Embryos? Politics? Controversy?
A bill before the General Assembly just might change the way you think about it, though.
The “Saving the Cure Act” would create the “Georgia Newborn Umbilical Cord Blood Bank,” a network of public and private blood banks for the collection and storage of post-natal tissue and fluid that normally is simply discarded after birth – but which backers of the bill say is rich in stem cells – cells that already are used to treat anemia, leukemia, and lymphoma. They’re also being used in research for multiple sclerosis, rheumatoid arthritis, lupus and spinal cord injury, the bill’s backers say.
In fact, the bill, introduced by state Sen. David Shafer, R-Duluth, is nicknamed “Keone’s Law” in honor of Keone Penn, who the bill backers say was cured of sickle cell anemia through umbilical cord stem cell treatment.
That’s beautiful enough. Even better, though, is that such research presents absolutely no risk of harming another human being – i.e., destroying a human embryo.

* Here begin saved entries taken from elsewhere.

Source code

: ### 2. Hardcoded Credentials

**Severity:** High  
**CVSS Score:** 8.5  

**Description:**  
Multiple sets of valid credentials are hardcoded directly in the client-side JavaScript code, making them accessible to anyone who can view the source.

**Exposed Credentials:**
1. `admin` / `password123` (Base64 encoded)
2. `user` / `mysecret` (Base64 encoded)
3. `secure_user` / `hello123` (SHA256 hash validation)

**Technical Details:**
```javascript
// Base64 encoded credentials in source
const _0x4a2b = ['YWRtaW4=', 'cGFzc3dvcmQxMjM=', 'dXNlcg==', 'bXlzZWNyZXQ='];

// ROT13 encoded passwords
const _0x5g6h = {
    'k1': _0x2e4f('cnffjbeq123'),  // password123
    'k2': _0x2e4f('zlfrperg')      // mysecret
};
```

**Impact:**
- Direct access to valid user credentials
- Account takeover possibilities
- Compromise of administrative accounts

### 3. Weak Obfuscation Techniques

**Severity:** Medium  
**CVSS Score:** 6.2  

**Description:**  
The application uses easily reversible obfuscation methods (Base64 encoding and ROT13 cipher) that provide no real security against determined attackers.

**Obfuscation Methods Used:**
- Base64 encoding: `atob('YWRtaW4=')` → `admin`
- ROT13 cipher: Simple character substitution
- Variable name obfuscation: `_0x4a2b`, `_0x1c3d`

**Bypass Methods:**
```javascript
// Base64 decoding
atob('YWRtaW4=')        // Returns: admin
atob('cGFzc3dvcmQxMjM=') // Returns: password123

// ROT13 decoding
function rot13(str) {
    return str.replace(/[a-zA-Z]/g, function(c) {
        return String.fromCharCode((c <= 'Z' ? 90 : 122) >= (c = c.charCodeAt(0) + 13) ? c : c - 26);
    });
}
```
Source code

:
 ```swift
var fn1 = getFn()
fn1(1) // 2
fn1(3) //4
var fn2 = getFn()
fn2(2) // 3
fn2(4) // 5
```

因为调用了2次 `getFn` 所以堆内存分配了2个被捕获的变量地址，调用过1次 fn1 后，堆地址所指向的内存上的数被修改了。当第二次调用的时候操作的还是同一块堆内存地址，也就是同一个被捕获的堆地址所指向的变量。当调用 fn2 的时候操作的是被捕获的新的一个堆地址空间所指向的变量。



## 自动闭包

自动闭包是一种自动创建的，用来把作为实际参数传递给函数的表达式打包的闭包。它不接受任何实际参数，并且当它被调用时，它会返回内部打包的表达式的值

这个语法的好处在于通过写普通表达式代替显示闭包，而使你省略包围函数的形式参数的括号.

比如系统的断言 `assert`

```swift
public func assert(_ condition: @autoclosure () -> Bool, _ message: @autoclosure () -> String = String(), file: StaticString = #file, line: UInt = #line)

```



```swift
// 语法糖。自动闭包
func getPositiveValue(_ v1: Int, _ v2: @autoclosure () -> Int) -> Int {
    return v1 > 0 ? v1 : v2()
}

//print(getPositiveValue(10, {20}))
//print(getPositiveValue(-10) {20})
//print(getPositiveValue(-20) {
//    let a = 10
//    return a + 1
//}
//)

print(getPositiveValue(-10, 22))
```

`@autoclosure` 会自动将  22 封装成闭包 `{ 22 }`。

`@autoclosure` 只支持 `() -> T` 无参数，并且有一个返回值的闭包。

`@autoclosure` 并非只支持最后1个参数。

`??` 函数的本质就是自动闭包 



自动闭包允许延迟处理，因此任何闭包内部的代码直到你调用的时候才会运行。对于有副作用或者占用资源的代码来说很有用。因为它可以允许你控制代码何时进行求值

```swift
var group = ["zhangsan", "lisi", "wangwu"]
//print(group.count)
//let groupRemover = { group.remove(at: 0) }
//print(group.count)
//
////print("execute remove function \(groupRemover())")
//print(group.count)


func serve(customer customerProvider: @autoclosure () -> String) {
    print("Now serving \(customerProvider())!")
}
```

The bill, S.B. 148, would set up the cord blood bank network, as well as a commission by June 2008 to coordinate research and samples. The bill also would inspire, and in June 2009 mandate, health care professionals to educate new parents about the ease and value of birth tissue and fluid donation.
Speaking purely for himself, Dr. David Munn, a pediatric oncology professor at the Medical College of Georgia, told Sen. Shafer in a March 5 letter that “I consider the goal of facilitating and encouraging nondestructive stem cell research to be a laudable one. Many of the most scientifically exciting possibilities for human therapy, and the ones that are the most practically attainable and closest to human clinical trials, are based on non-embryonic stem cells. In my opinion, it would be unfortunate to allow the dubious and controversial ethics of embryonic stem cells to divert attention from the many ethically acceptable, more promising and much less speculative non-embryonic strategies.”
We agree, and we believe Georgia lawmakers would be foolish to pass up this chance to advance science, and medical cures, with no pain or cost to donors – and no harm to human life.